Alendra sank to her knees next to Kalaes and put her hands on the wheel. It was so rusty Elei wondered if it’d fall apart the moment he grabbed it.

But it didn’t. He curled his fingers around its circumference. The metal was icy. “What’s it made of?”

“Must be ancient,” Hera breathed in awe, running her hands over it. “Who knows? Some secret alloy?”

“Let’s do this,” Kalaes said. Elei could see his crooked smile, his teeth flashing in the dark.

Elei tightened his grip and pulled. He didn’t feel strong; either Rex didn’t sense danger or was so weakened it couldn’t help him.
Careful what you wish for...

Hera panted, straining. Muscles bulged on Kalaes’ arms. Elei gritted his teeth, his hands burning.

“Pull,” Sacmis grated. “Harder.”

The wheel lurched. It was a tiny shift, but Elei felt it in his bones. “It’s moving!”

He pulled, hearing the others curse. Sweat dripped into his eyes. Cat jumped off and stared at them from the sidelines.

Then, as if some brake gave, the wheel lurched and turned. Elei’s hands slipped and he fell sideways. Rolling over, he looked up at the gray clouds streaking against the black sky and tried to catch his breath.

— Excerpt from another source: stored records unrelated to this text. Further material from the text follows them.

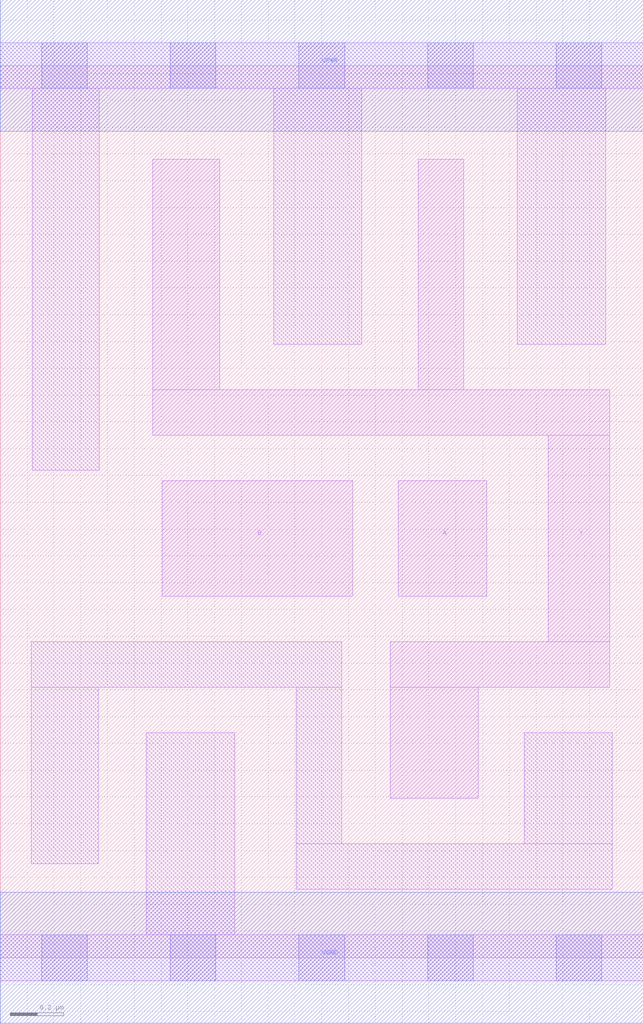
<source format=lef>
# Copyright 2020 The SkyWater PDK Authors
#
# Licensed under the Apache License, Version 2.0 (the "License");
# you may not use this file except in compliance with the License.
# You may obtain a copy of the License at
#
#     https://www.apache.org/licenses/LICENSE-2.0
#
# Unless required by applicable law or agreed to in writing, software
# distributed under the License is distributed on an "AS IS" BASIS,
# WITHOUT WARRANTIES OR CONDITIONS OF ANY KIND, either express or implied.
# See the License for the specific language governing permissions and
# limitations under the License.
#
# SPDX-License-Identifier: Apache-2.0

VERSION 5.7 ;
  NAMESCASESENSITIVE ON ;
  NOWIREEXTENSIONATPIN ON ;
  DIVIDERCHAR "/" ;
  BUSBITCHARS "[]" ;
UNITS
  DATABASE MICRONS 200 ;
END UNITS
MACRO sky130_fd_sc_ms__nand2_2
  CLASS CORE ;
  SOURCE USER ;
  FOREIGN sky130_fd_sc_ms__nand2_2 ;
  ORIGIN  0.000000  0.000000 ;
  SIZE  2.400000 BY  3.330000 ;
  SYMMETRY X Y ;
  SITE unit ;
  PIN A
    ANTENNAGATEAREA  0.625200 ;
    DIRECTION INPUT ;
    USE SIGNAL ;
    PORT
      LAYER li1 ;
        RECT 1.485000 1.350000 1.815000 1.780000 ;
    END
  END A
  PIN B
    ANTENNAGATEAREA  0.625200 ;
    DIRECTION INPUT ;
    USE SIGNAL ;
    PORT
      LAYER li1 ;
        RECT 0.605000 1.350000 1.315000 1.780000 ;
    END
  END B
  PIN Y
    ANTENNADIFFAREA  0.849000 ;
    DIRECTION OUTPUT ;
    USE SIGNAL ;
    PORT
      LAYER li1 ;
        RECT 0.570000 1.950000 2.275000 2.120000 ;
        RECT 0.570000 2.120000 0.820000 2.980000 ;
        RECT 1.455000 0.595000 1.785000 1.010000 ;
        RECT 1.455000 1.010000 2.275000 1.180000 ;
        RECT 1.560000 2.120000 1.730000 2.980000 ;
        RECT 2.045000 1.180000 2.275000 1.950000 ;
    END
  END Y
  PIN VGND
    DIRECTION INOUT ;
    USE GROUND ;
    PORT
      LAYER met1 ;
        RECT 0.000000 -0.245000 2.400000 0.245000 ;
    END
  END VGND
  PIN VPWR
    DIRECTION INOUT ;
    USE POWER ;
    PORT
      LAYER met1 ;
        RECT 0.000000 3.085000 2.400000 3.575000 ;
    END
  END VPWR
  OBS
    LAYER li1 ;
      RECT 0.000000 -0.085000 2.400000 0.085000 ;
      RECT 0.000000  3.245000 2.400000 3.415000 ;
      RECT 0.115000  0.350000 0.365000 1.010000 ;
      RECT 0.115000  1.010000 1.275000 1.180000 ;
      RECT 0.120000  1.820000 0.370000 3.245000 ;
      RECT 0.545000  0.085000 0.875000 0.840000 ;
      RECT 1.020000  2.290000 1.350000 3.245000 ;
      RECT 1.105000  0.255000 2.285000 0.425000 ;
      RECT 1.105000  0.425000 1.275000 1.010000 ;
      RECT 1.930000  2.290000 2.260000 3.245000 ;
      RECT 1.955000  0.425000 2.285000 0.840000 ;
    LAYER mcon ;
      RECT 0.155000 -0.085000 0.325000 0.085000 ;
      RECT 0.155000  3.245000 0.325000 3.415000 ;
      RECT 0.635000 -0.085000 0.805000 0.085000 ;
      RECT 0.635000  3.245000 0.805000 3.415000 ;
      RECT 1.115000 -0.085000 1.285000 0.085000 ;
      RECT 1.115000  3.245000 1.285000 3.415000 ;
      RECT 1.595000 -0.085000 1.765000 0.085000 ;
      RECT 1.595000  3.245000 1.765000 3.415000 ;
      RECT 2.075000 -0.085000 2.245000 0.085000 ;
      RECT 2.075000  3.245000 2.245000 3.415000 ;
  END
END sky130_fd_sc_ms__nand2_2
END LIBRARY

</source>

“Back on your feet,” Kalaes grunted. “Let’s open this hatch before the fleet decides to do a fly-over.”

That got Elei moving. He took his place and helped to heave the great wheel around until, with a keening screech, it finally ground to a halt.

Kalaes met Elei’s gaze over it. “Ready to see what’s below?” 

Placing his hands on the cold metal, Elei dug his heels in the soft layer of soil covering the metal of the hatch, lowered his head, and pushed together with the others. The hatch creaked, grass roots resisting where they’d grown inside the rim, the hatch door scraping on red lichen and pebbles as it finally shifted.

“It’s opening,” Alendra said.

Elei’s heart beat in his temples, and sweat ran in rivulets down his back and legs. “Good,” was all he managed before he felt the hatch give.